In Canada, the plunge in oil is a double threat. The obvious one is the damage that will be done to oil producers especially the higher cost oil sands projects but the other, less obvious threat is with the nascent LNG industry. There's been a lot of hype and high hopes about it in recent years. The pricing of LNG contracts are oil linked and so they too have crashed along with the oil price. Right now with the spot price of LNG in Asia is about $10.50/mcf which makes LNG in Canada uneconomic. From what I've read most projects need to lock in LNG prices of $14-15/mcf to justify the risk of spending billions of dollars and so I was very much expecting last week's news that Petrnonas is delaying their final investment decision regarding LNG in Canada . They cited high costs as the reason but the true culprit IMO is low oil prices for not only does it make LNG pricing less attractive but it also squeezes their existing cash flows making them less able and willing to take risks with multi-year capital intensive projects like LNG.

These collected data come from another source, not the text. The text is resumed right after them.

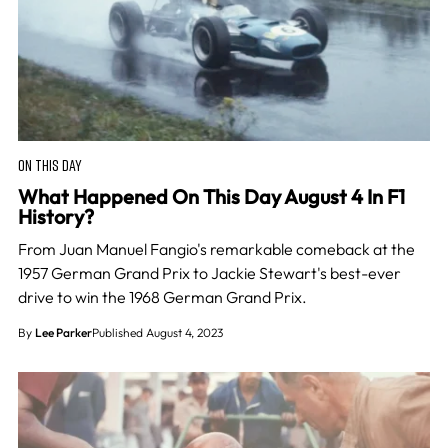
ON THIS DAY
What Happened On This Day August 4 In F1
History?
From Juan Manuel Fangio's remarkable comeback at the
1957 German Grand Prix to Jackie Stewart's best-ever
drive to win the 1968 German Grand Prix.
By
Lee Parker
Published August 4, 2023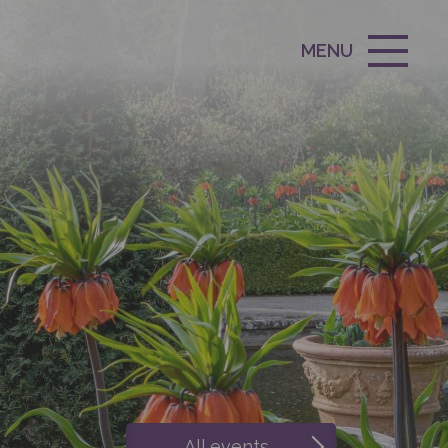
MENU
All events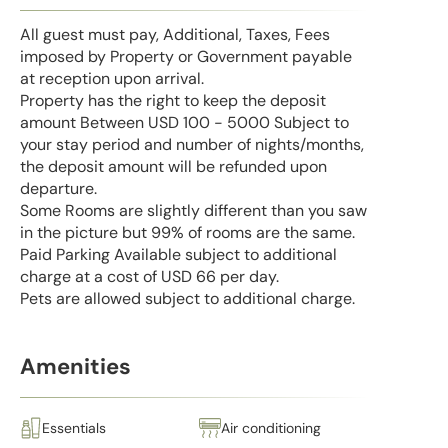
All guest must pay, Additional, Taxes, Fees
imposed by Property or Government payable
at reception upon arrival.
Property has the right to keep the deposit
amount Between USD 100 - 5000 Subject to
your stay period and number of nights/months,
the deposit amount will be refunded upon
departure.
Some Rooms are slightly different than you saw
in the picture but 99% of rooms are the same.
Paid Parking Available subject to additional
charge at a cost of USD 66 per day.
Pets are allowed subject to additional charge.
Amenities
Essentials
Air conditioning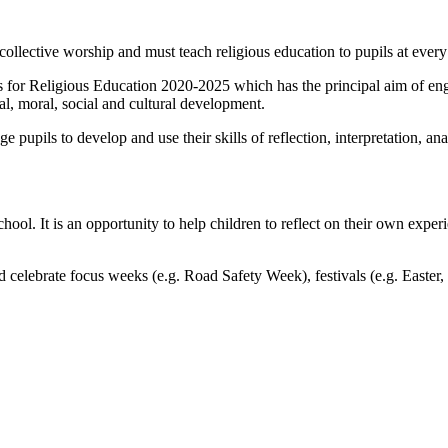
f collective worship and must teach religious education to pupils at every
for Religious Education 2020-2025 which has the principal aim of enga
ual, moral, social and cultural development.
pupils to develop and use their skills of reflection, interpretation, an
ool. It is an opportunity to help children to reflect on their own experi
 celebrate focus weeks (e.g. Road Safety Week), festivals (e.g. Easte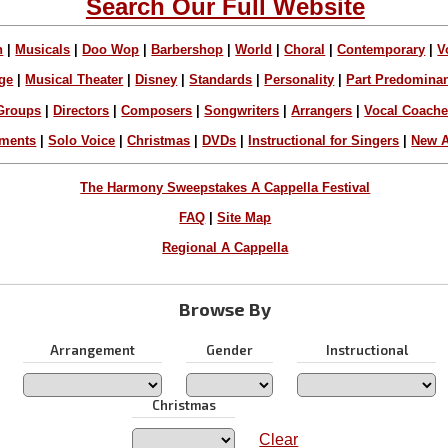
Search Our Full Website
n
|
Musicals
|
Doo Wop
|
Barbershop
|
World
|
Choral
|
Contemporary
|
V
ge
|
Musical Theater
|
Disney
|
Standards
|
Personality
|
Part Predomina
Groups
|
Directors
|
Composers
|
Songwriters
|
Arrangers
|
Vocal Coach
ements
|
Solo Voice
|
Christmas
|
DVDs
|
Instructional for Singers
|
New A
The Harmony Sweepstakes A Cappella Festival
FAQ
|
Site Map
Regional A Cappella
Browse By
Arrangement
Gender
Instructional
Christmas
Clear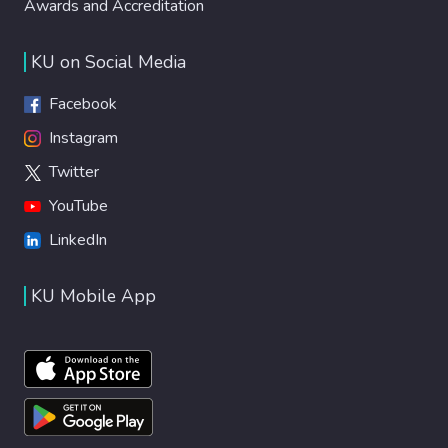
Awards and Accreditation
KU on Social Media
Facebook
Instagram
Twitter
YouTube
LinkedIn
KU Mobile App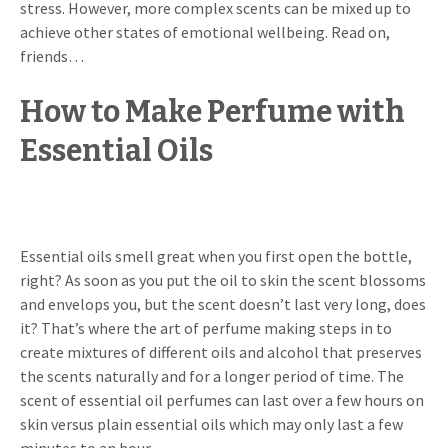
stress. However, more complex scents can be mixed up to
achieve other states of emotional wellbeing. Read on,
friends…
How to Make Perfume with
Essential Oils
Essential oils smell great when you first open the bottle,
right? As soon as you put the oil to skin the scent blossoms
and envelops you, but the scent doesn’t last very long, does
it? That’s where the art of perfume making steps in to
create mixtures of different oils and alcohol that preserves
the scents naturally and for a longer period of time. The
scent of essential oil perfumes can last over a few hours on
skin versus plain essential oils which may only last a few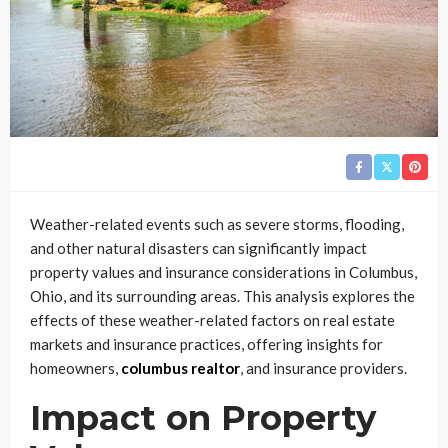
Weather-related events such as severe storms, flooding,
and other natural disasters can significantly impact
property values and insurance considerations in Columbus,
Ohio, and its surrounding areas. This analysis explores the
effects of these weather-related factors on real estate
markets and insurance practices, offering insights for
homeowners,
columbus realtor
, and insurance providers.
Impact on Property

If this downdraft in oil is simply a major correction similar to the summer of 2012 then the energy sector is a very attractive sector to invest in right now. If though, we have entered cyclical bear market in oil then it's going to be bad place to be in for the next 2-3 years at least unless you take a trading approach and play the swings. While we can certainty see an oversold bounce soon, I really don't have a good feel for oil here longer term at this point. There's mixed signals but there have been indeed signs of excess which typically accompany the peak of a boom. One of the hot spots of the shale oil boom was in the state of North Dakota where incomes are booming and unemployment is at lowest rate in the US at sub 3%. I  read about how there was an advertisement for pizza delivery jobs offering a $56K/yr + benefits and how one Walmart was offering $17.40+/hr for entry level employees. It gives me dot-com mania nostalgia when I see things like that and makes me think that this has to end badly. This is obviously just a couple of examples and it would require more DD to get a more complete understanding as to just how much excess there  really is in the US shale boom. I've been looking at a few natural gas weighted plays because I think that ultimately, gas prices will go higher with or without LNG but I don't want to have to deal with any oil related headwinds that could weigh on it for several months, plus the markets overall are overbought and I don't want to get caught in any general market weakness. I'm frustrated at this point.